Yale University professor Nihcolas Christakis tweeted, “are the hostage-taking, murder of children in their beds, burning of people alive, and parading of nude captive women in the street also ‘unsubstantiated?’”
By Dion J. Pierre, Algemeiner
A Yale University campus newspaper has come under fire for removing from a student’s column what it called “unsubstantiated claims” of the Palestinian terrorist group Hamas raping and beheading Israelis during its Oct. 7 invasion of the Jewish state.
“Editor’s note, correction, Oct. 25: This column has been edited to remove unsubstantiated claims that Hamas raped women and beheaded men,” the Yale Daily News wrote in a statement at the bottom of a column by sophomore Sahar Tartak.
The article in question lambasted Yalies4Palestine (Y4P), a campus pro-Palestinian group, for defending and seemingly applauding Hamas’ terror onslaught, which resulted in the deadliest single-day massacre of Jews since the Holocaust.
Tartak specifically implored the campus community to imagine themselves in the shoes of the young people who were killed while attending the “Supernova Sukkot Gathering” rave, into which Hamas terrorists air-glided and murdered over 260 civilians. She also discussed why civilians should not be targets in war.
“Violent resistance against the state is different from murdering babies with their families, which was Hamas’ only accomplishment this week — not liberation,” Tartak wrote. “And why is Y4P not rejecting but celebrating [sic] the horrors in and of themselves?”
Published on Oct. 12, the column was at some point afterward censored to no longer include a portion describing reports and eyewitness accounts of Hamas raping and beheading Israeli civilians.

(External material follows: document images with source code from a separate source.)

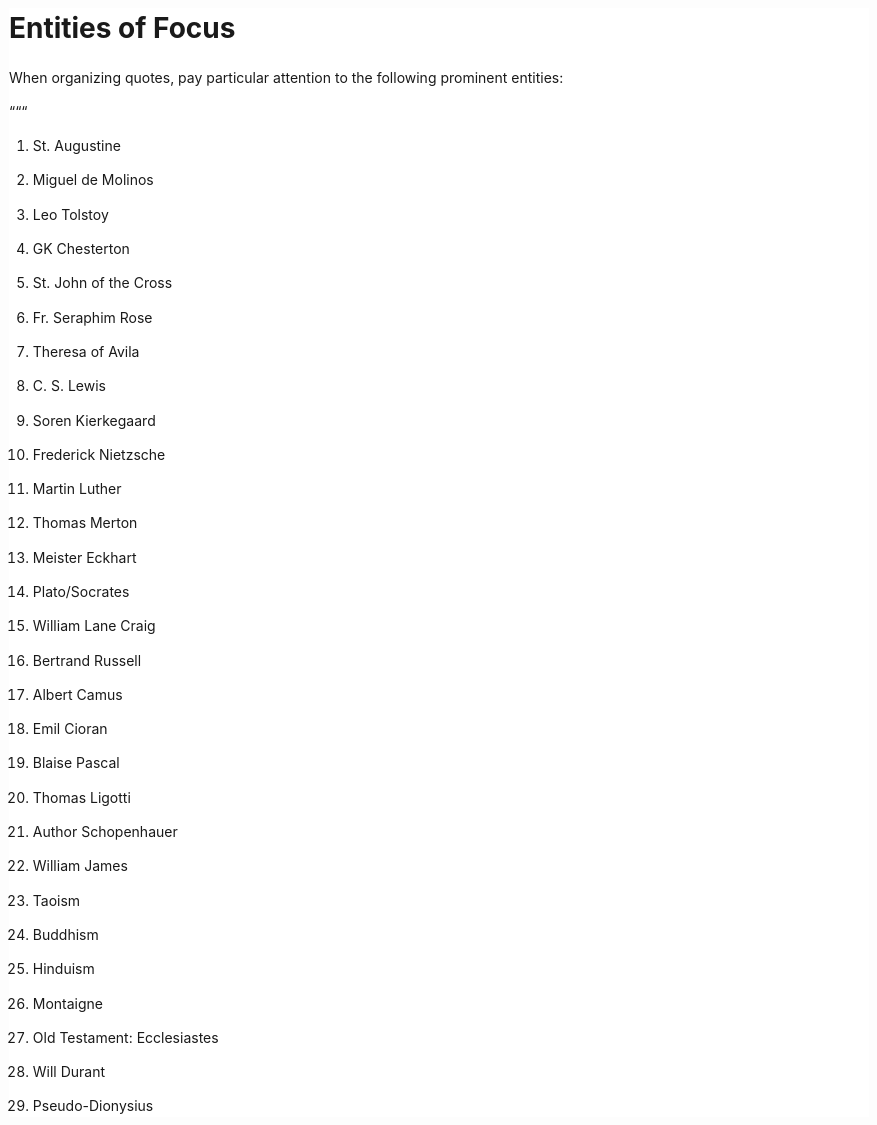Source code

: # Entities of Focus

When organizing quotes, pay particular attention to the following prominent entities:

“““

1. St. Augustine

2. Miguel de Molinos

3. Leo Tolstoy

4. GK Chesterton

5. St. John of the Cross

6. Fr. Seraphim Rose

7. Theresa of Avila

8. C. S. Lewis

9. Soren Kierkegaard

10. Frederick Nietzsche

11. Martin Luther

12. Thomas Merton

13. Meister Eckhart

14. Plato/Socrates

15. William Lane Craig

16. Bertrand Russell

17. Albert Camus

18. Emil Cioran

19. Blaise Pascal

20. Thomas Ligotti

21. Author Schopenhauer

22. William James

23. Taoism

24. Buddhism

25. Hinduism

26. Montaigne

27. Old Testament: Ecclesiastes

28. Will Durant

29. Pseudo-Dionysius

Hamas murdered over 1,400 people, mostly civilians, injured thousands more, and kidnapped over 200 people as hostages during its terrorist onslaught. The brutality of Hamas’ attacks — which has been documented to include rape, torture, and the beheading of babies — has shocked the world.
Members of the Yale community have criticized the student paper’s censorship as hypocritical, noting that throughout the #MeToo movement and before, the Daily News reported on numerous allegations of sexual assault and harassment, many of which were never challenged in a court of law.
“It defies belief that this editorial board would therefore characterize claims of rape during the Hamas attack as ‘unsubstantiated’ in the face of ample substantiation in news outlets,” Yale alumni Chris Michel and Elyssa Friedland wrote in a letter to the paper. “And it shocks the conscience that a generation of students who implore us to ‘believe women’ who allege rape is suddenly willing to disbelieve the evidence of their own eyes when the women raped are Israeli.”
Michel and Friedland added, “The hypocrisy is breathtaking. We hope the editorial board will take swift action to rectify this mistake.”
Yale University professor Nihcolas Christakis — who a mob of Yale students surrounded and heckled in 2015 after he questioned the wisdom of advising students to be overly cautious in choosing their Halloween costumes — also issued a statement on social media, writing on X/Twitter, “Are the hostage-taking, murder of children in their beds, burning of people alive, and parading of nude captive women in the street also ‘unsubstantiated?’”
The Algemeiner has reached out to the Yale Daily News for comment for this story.